Paper No. 5
Presentation Time: 9:00 AM


WHITE, Joseph Clancy, Earth Sciences, University of New Brunswick, 2 Bailey Dr, Fredericton, NB E3B 5A3, Canada, HADIZADEH, Jafar, Geography & Geosciences, University of Louisville, Louisville, KY 40292-0001 and KENNEDY, Lori A., Earth & Ocean Sciences, University of British Columbia, 6339 Stores Rd, Vancouver, BC V6T1Z4, Canada,

Amorphous silicate phases formed during frictional sliding have been observed in a variety of experimental and natural situations. In known conditions of high-velocity slip of bare rock surfaces, amorphous material has been associated with formation of a gel phase during frictional displacement. Contrasting the latter are amorphous phases produced at aseismic slip rates. In this study we document the textures of amorphous material within precursor gouges of igneous material (Westerly granite, Mt. St. Helens dacite). The synthetic Westerly granite gouge is deformed experimentally at bulk displacement rates of 1-10 μm /s and the MSH gouge is formed during extrusion of crystallized volcanic domes at 1-6 m/day.
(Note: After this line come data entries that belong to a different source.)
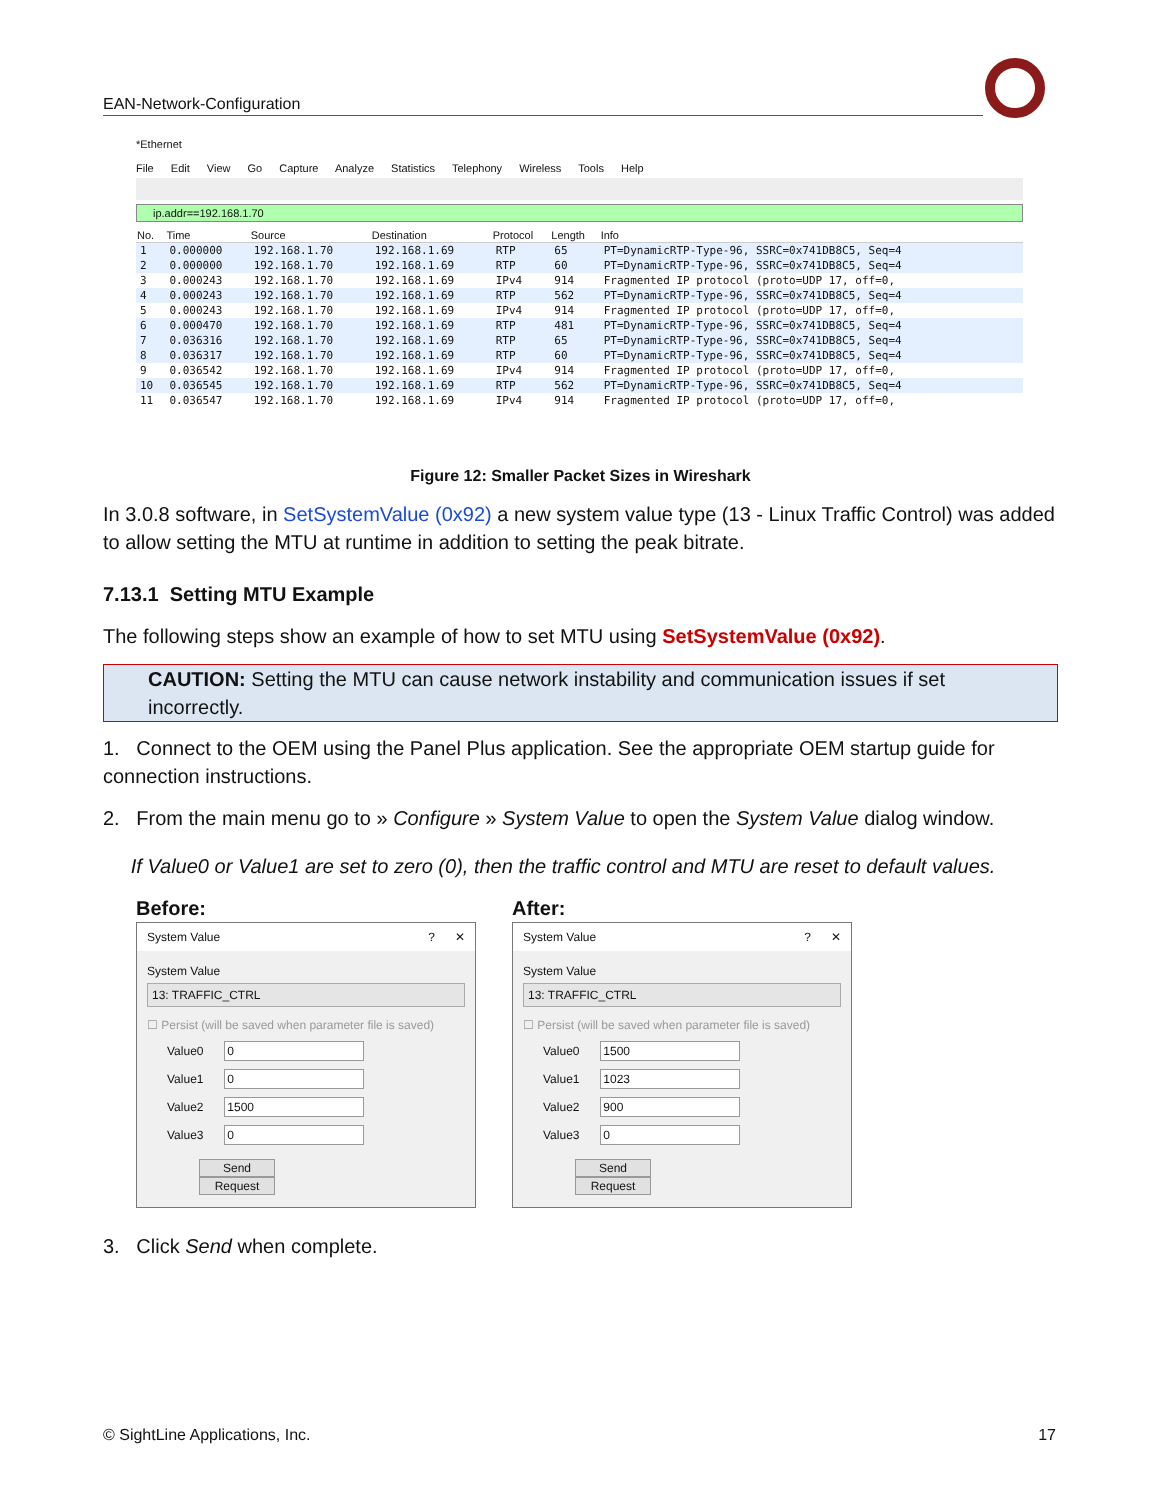EAN-Network-Configuration
*Ethernet
File Edit View Go Capture Analyze Statistics Telephony Wireless Tools Help
ip.addr==192.168.1.70
| No. | Time | Source | Destination | Protocol | Length | Info |
| --- | --- | --- | --- | --- | --- | --- |
| 1 | 0.000000 | 192.168.1.70 | 192.168.1.69 | RTP | 65 | PT=DynamicRTP-Type-96, SSRC=0x741DB8C5, Seq=4 |
| 2 | 0.000000 | 192.168.1.70 | 192.168.1.69 | RTP | 60 | PT=DynamicRTP-Type-96, SSRC=0x741DB8C5, Seq=4 |
| 3 | 0.000243 | 192.168.1.70 | 192.168.1.69 | IPv4 | 914 | Fragmented IP protocol (proto=UDP 17, off=0, |
| 4 | 0.000243 | 192.168.1.70 | 192.168.1.69 | RTP | 562 | PT=DynamicRTP-Type-96, SSRC=0x741DB8C5, Seq=4 |
| 5 | 0.000243 | 192.168.1.70 | 192.168.1.69 | IPv4 | 914 | Fragmented IP protocol (proto=UDP 17, off=0, |
| 6 | 0.000470 | 192.168.1.70 | 192.168.1.69 | RTP | 481 | PT=DynamicRTP-Type-96, SSRC=0x741DB8C5, Seq=4 |
| 7 | 0.036316 | 192.168.1.70 | 192.168.1.69 | RTP | 65 | PT=DynamicRTP-Type-96, SSRC=0x741DB8C5, Seq=4 |
| 8 | 0.036317 | 192.168.1.70 | 192.168.1.69 | RTP | 60 | PT=DynamicRTP-Type-96, SSRC=0x741DB8C5, Seq=4 |
| 9 | 0.036542 | 192.168.1.70 | 192.168.1.69 | IPv4 | 914 | Fragmented IP protocol (proto=UDP 17, off=0, |
| 10 | 0.036545 | 192.168.1.70 | 192.168.1.69 | RTP | 562 | PT=DynamicRTP-Type-96, SSRC=0x741DB8C5, Seq=4 |
| 11 | 0.036547 | 192.168.1.70 | 192.168.1.69 | IPv4 | 914 | Fragmented IP protocol (proto=UDP 17, off=0, |
Figure 12: Smaller Packet Sizes in Wireshark
In 3.0.8 software, in SetSystemValue (0x92) a new system value type (13 - Linux Traffic Control) was added to allow setting the MTU at runtime in addition to setting the peak bitrate.
7.13.1 Setting MTU Example
The following steps show an example of how to set MTU using SetSystemValue (0x92).
CAUTION: Setting the MTU can cause network instability and communication issues if set incorrectly.
1. Connect to the OEM using the Panel Plus application. See the appropriate OEM startup guide for connection instructions.
2. From the main menu go to » Configure » System Value to open the System Value dialog window.
If Value0 or Value1 are set to zero (0), then the traffic control and MTU are reset to default values.
Before:
System Value? ✕
System Value
13: TRAFFIC_CTRL
☐ Persist (will be saved when parameter file is saved)
Value0 0
Value1 0
Value2 1500
Value3 0
Send Request
After:
System Value? ✕
System Value
13: TRAFFIC_CTRL
☐ Persist (will be saved when parameter file is saved)
Value0 1500
Value1 1023
Value2 900
Value3 0
Send Request
3. Click Send when complete.
© SightLine Applications, Inc. 17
Although both the experimental and natural gouges have undergone extensive normal cataclasis and grain size reduction, their most striking feature is the grain size zonation that forms multiple bands. In both cases, the textural zonation is defined by discrete, sharp surfaces at which amorphous to ultrafine-grained material is juxtaposed with coarser grained host gouge. The development of the amorphous material is established by analytical transmission electron microscopy of focussed ion-beam cross-sections that enable spatial association to be maintained. The sharp interfaces are interpreted as localized rapid slip surfaces formed during localizing within a bulk strain-hardening system; that is, transient seismic or near-seismic instabilities within aseismic deformation zones. Whereas the underlying kinematic symmetry is monoclinic, the grain size asymmetry may be linked to asymmetry of stresses at propagating crack tips. The various informal reports of similar textural zonation in natural and experimentally derived pseudotachylyte, although produced by melting as opposed to solid-state amorphization, points to this structure having a more common occurrence than formally reported and can serve as an indicator of stick-slip.